*** GIVEN INFORMATION ***

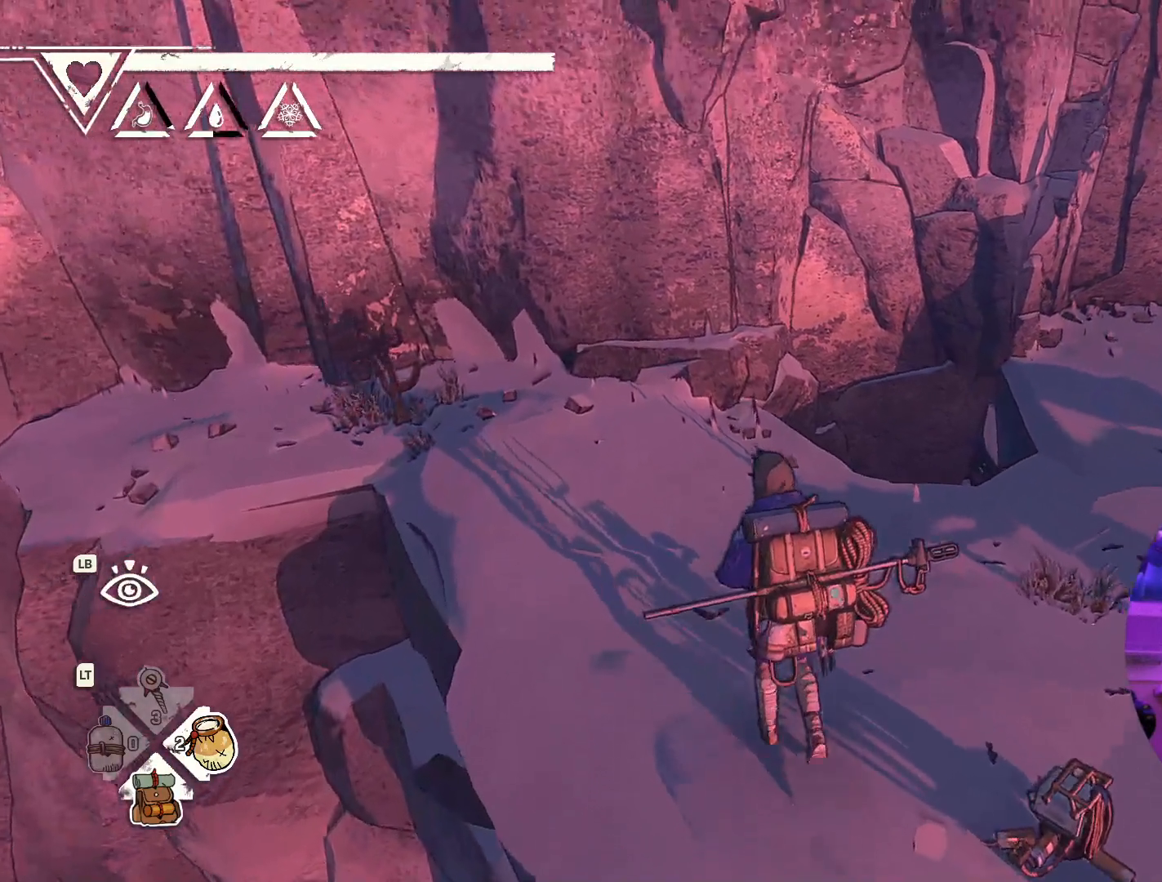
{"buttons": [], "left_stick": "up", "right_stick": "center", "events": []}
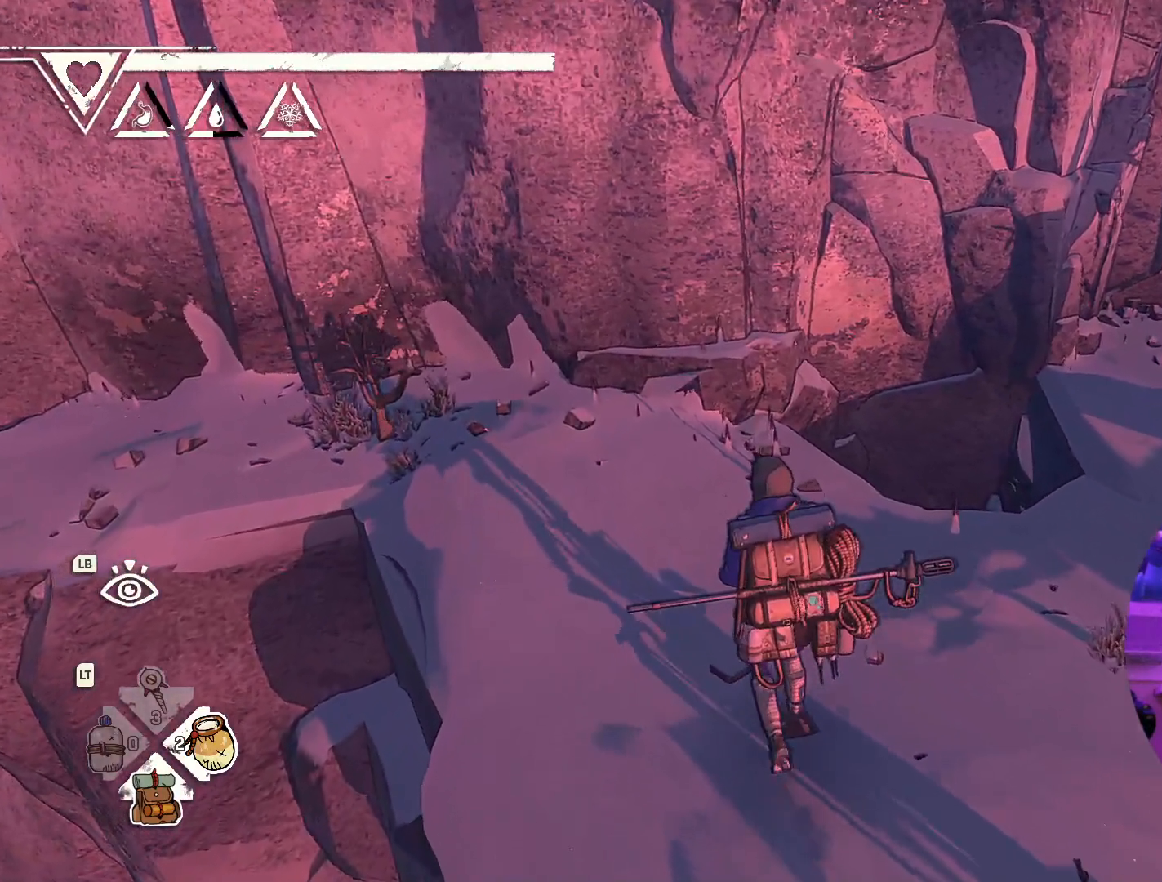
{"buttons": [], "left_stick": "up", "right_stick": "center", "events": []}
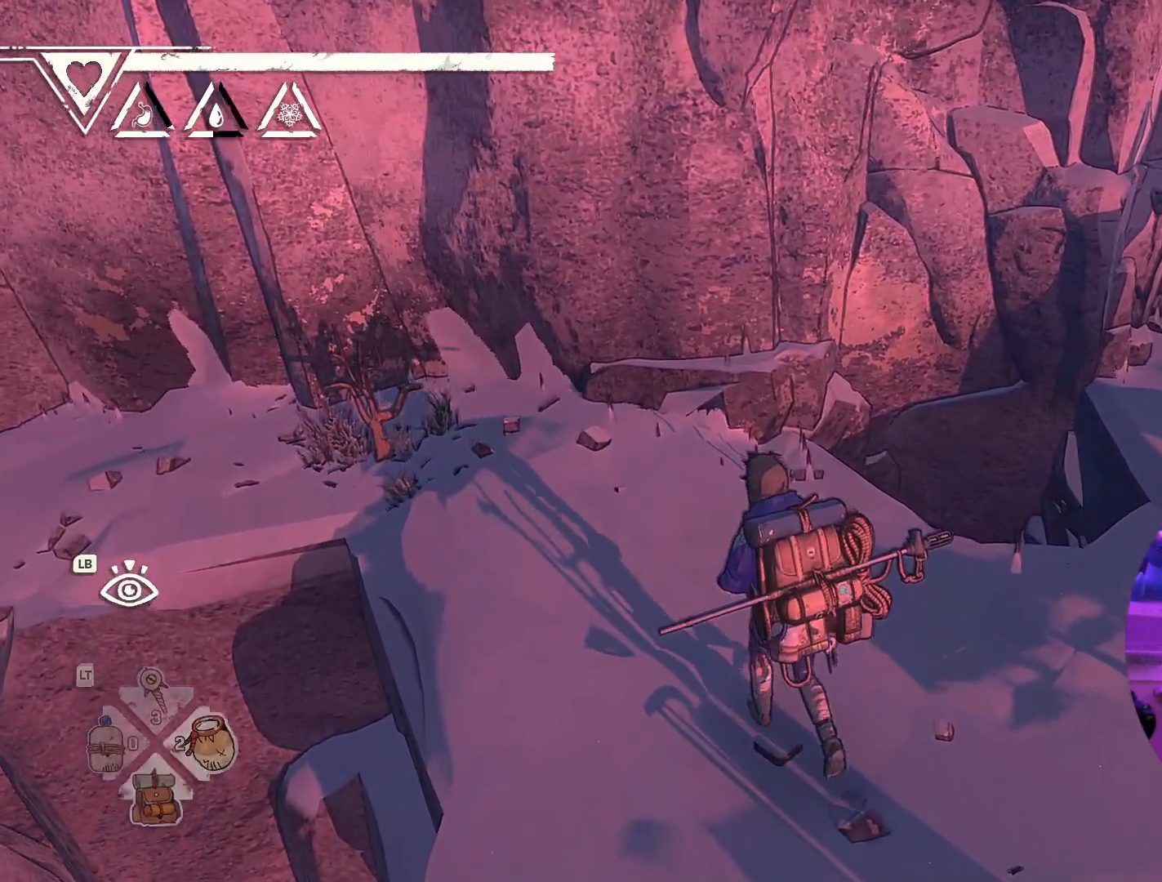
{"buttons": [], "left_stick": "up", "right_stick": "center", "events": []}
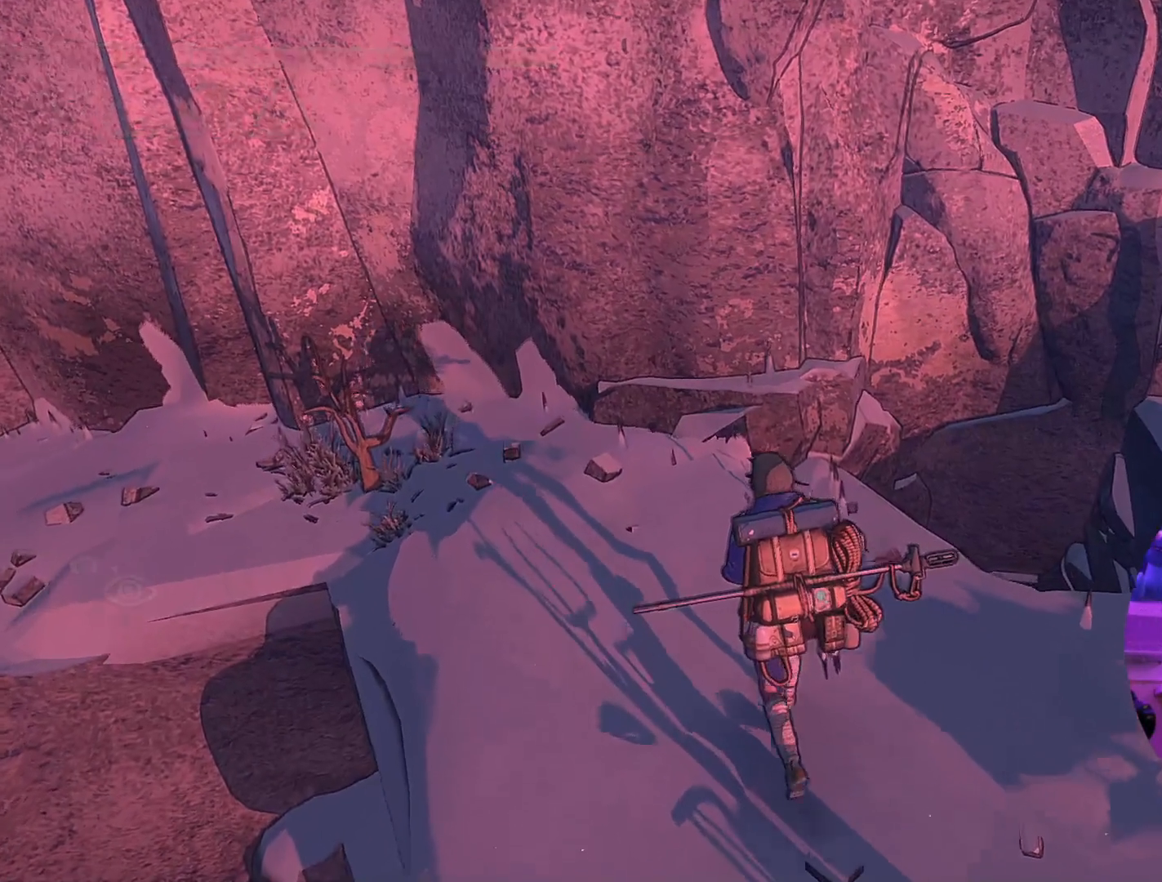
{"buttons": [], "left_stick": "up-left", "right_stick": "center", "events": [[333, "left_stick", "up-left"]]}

***

■ THE PROBLEM: With the pictures removed, write the listing out word for word.

■ YOUR SOLUTION:
{"buttons": [], "left_stick": "up", "right_stick": "center", "events": []}
{"buttons": [], "left_stick": "up", "right_stick": "center", "events": []}
{"buttons": [], "left_stick": "up", "right_stick": "center", "events": []}
{"buttons": [], "left_stick": "up-left", "right_stick": "center", "events": [[333, "left_stick", "up-left"]]}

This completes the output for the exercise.